### WHAT THE TASK REQUIRES:
Without the pictures, restate all of the data below word for word.

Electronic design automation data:
********
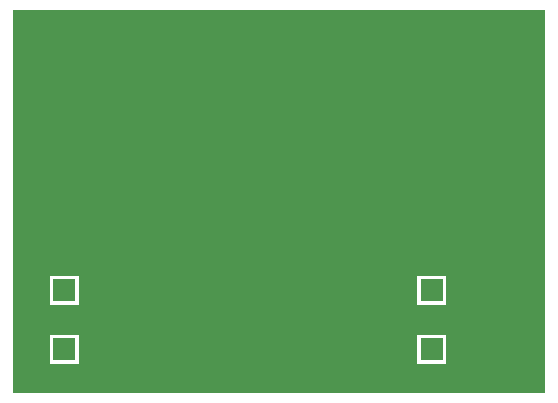
<source format=gbl>
G04*
G04 #@! TF.GenerationSoftware,Altium Limited,Altium Designer,20.1.12 (249)*
G04*
G04 Layer_Physical_Order=2*
G04 Layer_Color=16711680*
%FSLAX44Y44*%
%MOMM*%
G71*
G04*
G04 #@! TF.SameCoordinates,04BF7026-1835-46FC-AA2D-A1D278024C7A*
G04*
G04*
G04 #@! TF.FilePolarity,Positive*
G04*
G01*
G75*
%ADD38R,1.9500X1.9500*%
%ADD39C,1.9500*%
%ADD40C,0.6000*%
G36*
X450000Y0D02*
X0D01*
Y325000D01*
X450000D01*
Y0D01*
D02*
G37*
%LPC*%
G36*
X366590Y99790D02*
X342010D01*
Y75210D01*
X366590D01*
Y99790D01*
D02*
G37*
G36*
X55590D02*
X31010D01*
Y75210D01*
X55590D01*
Y99790D01*
D02*
G37*
G36*
X366590Y49790D02*
X342010D01*
Y25210D01*
X366590D01*
Y49790D01*
D02*
G37*
G36*
X55590D02*
X31010D01*
Y25210D01*
X55590D01*
Y49790D01*
D02*
G37*
%LPD*%
D38*
X354300Y87500D02*
D03*
Y37500D02*
D03*
X43300Y87500D02*
D03*
Y37500D02*
D03*
D39*
X405100Y87500D02*
D03*
Y37500D02*
D03*
X94100Y87500D02*
D03*
Y37500D02*
D03*
D40*
X300250Y40500D02*
D03*
X242500Y37750D02*
D03*
X183750Y39250D02*
D03*
X411500Y275750D02*
D03*
X76500Y277000D02*
D03*
X403750Y308000D02*
D03*
X105250Y304500D02*
D03*
X28750Y302000D02*
D03*
X51000Y237000D02*
D03*
X86250Y239250D02*
D03*
X123750Y240000D02*
D03*
X152000D02*
D03*
X331750Y232750D02*
D03*
X312500Y234500D02*
D03*
X295000Y233750D02*
D03*
X378750Y290500D02*
D03*
X437750Y250000D02*
D03*
X442500Y137000D02*
D03*
X441000Y61750D02*
D03*
X3250Y78250D02*
D03*
X4000Y140000D02*
D03*
X4750Y179500D02*
D03*
X206000Y212050D02*
D03*
Y224050D02*
D03*
Y236050D02*
D03*
Y248050D02*
D03*
Y260050D02*
D03*
Y272050D02*
D03*
Y284050D02*
D03*
X218000Y212050D02*
D03*
Y224050D02*
D03*
Y236050D02*
D03*
Y260050D02*
D03*
Y272050D02*
D03*
Y284050D02*
D03*
X230000Y212050D02*
D03*
Y224050D02*
D03*
Y236050D02*
D03*
Y248050D02*
D03*
Y260050D02*
D03*
Y272050D02*
D03*
Y284050D02*
D03*
X242000Y212050D02*
D03*
Y224050D02*
D03*
Y236050D02*
D03*
Y248050D02*
D03*
Y260050D02*
D03*
Y272050D02*
D03*
Y284050D02*
D03*
X218000Y248050D02*
D03*
M02*

</source>
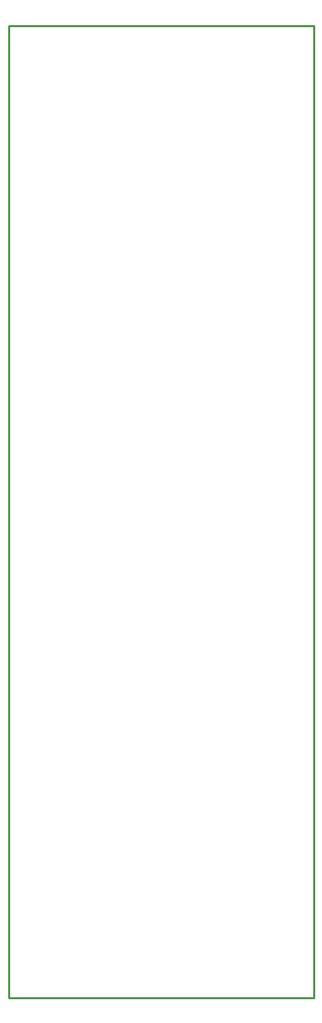
<source format=gm1>
G04*
G04 #@! TF.GenerationSoftware,Altium Limited,CircuitMaker,2.0.3 (51)*
G04*
G04 Layer_Color=16740166*
%FSAX24Y24*%
%MOIN*%
G70*
G04*
G04 #@! TF.SameCoordinates,AC49E966-F875-4E81-9CB4-5C45FD5EEA16*
G04*
G04*
G04 #@! TF.FilePolarity,Positive*
G04*
G01*
G75*
%ADD13C,0.0100*%
D13*
X036600Y002300D02*
Y050000D01*
Y002300D02*
X051600D01*
X036600Y050000D02*
X051600D01*
Y002300D02*
Y050000D01*
M02*

</source>
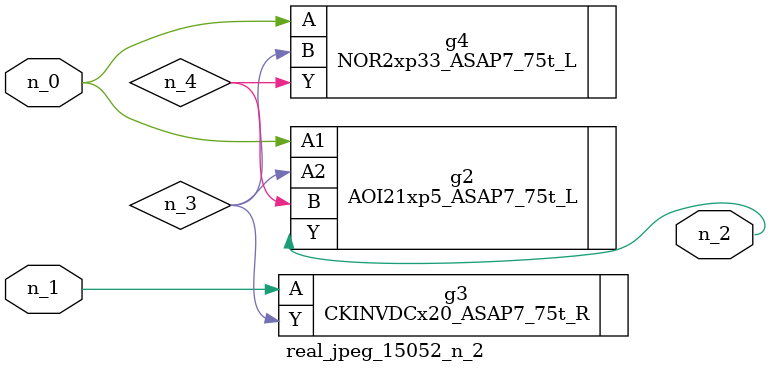
<source format=v>
module real_jpeg_15052_n_2 (n_1, n_0, n_2);

input n_1;
input n_0;

output n_2;

wire n_4;
wire n_3;

AOI21xp5_ASAP7_75t_L g2 ( 
.A1(n_0),
.A2(n_3),
.B(n_4),
.Y(n_2)
);

NOR2xp33_ASAP7_75t_L g4 ( 
.A(n_0),
.B(n_3),
.Y(n_4)
);

CKINVDCx20_ASAP7_75t_R g3 ( 
.A(n_1),
.Y(n_3)
);


endmodule
</source>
********
### EXERCISE SOLUTION:
<source format=gbl>
G04*
G04 #@! TF.GenerationSoftware,Altium Limited,Altium Designer,20.1.12 (249)*
G04*
G04 Layer_Physical_Order=2*
G04 Layer_Color=16711680*
%FSLAX44Y44*%
%MOMM*%
G71*
G04*
G04 #@! TF.SameCoordinates,04BF7026-1835-46FC-AA2D-A1D278024C7A*
G04*
G04*
G04 #@! TF.FilePolarity,Positive*
G04*
G01*
G75*
%ADD38R,1.9500X1.9500*%
%ADD39C,1.9500*%
%ADD40C,0.6000*%
G36*
X450000Y0D02*
X0D01*
Y325000D01*
X450000D01*
Y0D01*
D02*
G37*
%LPC*%
G36*
X366590Y99790D02*
X342010D01*
Y75210D01*
X366590D01*
Y99790D01*
D02*
G37*
G36*
X55590D02*
X31010D01*
Y75210D01*
X55590D01*
Y99790D01*
D02*
G37*
G36*
X366590Y49790D02*
X342010D01*
Y25210D01*
X366590D01*
Y49790D01*
D02*
G37*
G36*
X55590D02*
X31010D01*
Y25210D01*
X55590D01*
Y49790D01*
D02*
G37*
%LPD*%
D38*
X354300Y87500D02*
D03*
Y37500D02*
D03*
X43300Y87500D02*
D03*
Y37500D02*
D03*
D39*
X405100Y87500D02*
D03*
Y37500D02*
D03*
X94100Y87500D02*
D03*
Y37500D02*
D03*
D40*
X300250Y40500D02*
D03*
X242500Y37750D02*
D03*
X183750Y39250D02*
D03*
X411500Y275750D02*
D03*
X76500Y277000D02*
D03*
X403750Y308000D02*
D03*
X105250Y304500D02*
D03*
X28750Y302000D02*
D03*
X51000Y237000D02*
D03*
X86250Y239250D02*
D03*
X123750Y240000D02*
D03*
X152000D02*
D03*
X331750Y232750D02*
D03*
X312500Y234500D02*
D03*
X295000Y233750D02*
D03*
X378750Y290500D02*
D03*
X437750Y250000D02*
D03*
X442500Y137000D02*
D03*
X441000Y61750D02*
D03*
X3250Y78250D02*
D03*
X4000Y140000D02*
D03*
X4750Y179500D02*
D03*
X206000Y212050D02*
D03*
Y224050D02*
D03*
Y236050D02*
D03*
Y248050D02*
D03*
Y260050D02*
D03*
Y272050D02*
D03*
Y284050D02*
D03*
X218000Y212050D02*
D03*
Y224050D02*
D03*
Y236050D02*
D03*
Y260050D02*
D03*
Y272050D02*
D03*
Y284050D02*
D03*
X230000Y212050D02*
D03*
Y224050D02*
D03*
Y236050D02*
D03*
Y248050D02*
D03*
Y260050D02*
D03*
Y272050D02*
D03*
Y284050D02*
D03*
X242000Y212050D02*
D03*
Y224050D02*
D03*
Y236050D02*
D03*
Y248050D02*
D03*
Y260050D02*
D03*
Y272050D02*
D03*
Y284050D02*
D03*
X218000Y248050D02*
D03*
M02*

</source>
<source format=gm1>
G04*
G04 #@! TF.GenerationSoftware,Altium Limited,CircuitMaker,2.0.3 (51)*
G04*
G04 Layer_Color=16740166*
%FSAX24Y24*%
%MOIN*%
G70*
G04*
G04 #@! TF.SameCoordinates,AC49E966-F875-4E81-9CB4-5C45FD5EEA16*
G04*
G04*
G04 #@! TF.FilePolarity,Positive*
G04*
G01*
G75*
%ADD13C,0.0100*%
D13*
X036600Y002300D02*
Y050000D01*
Y002300D02*
X051600D01*
X036600Y050000D02*
X051600D01*
Y002300D02*
Y050000D01*
M02*

</source>
<source format=v>
module real_jpeg_15052_n_2 (n_1, n_0, n_2);

input n_1;
input n_0;

output n_2;

wire n_4;
wire n_3;

AOI21xp5_ASAP7_75t_L g2 ( 
.A1(n_0),
.A2(n_3),
.B(n_4),
.Y(n_2)
);

NOR2xp33_ASAP7_75t_L g4 ( 
.A(n_0),
.B(n_3),
.Y(n_4)
);

CKINVDCx20_ASAP7_75t_R g3 ( 
.A(n_1),
.Y(n_3)
);


endmodule
</source>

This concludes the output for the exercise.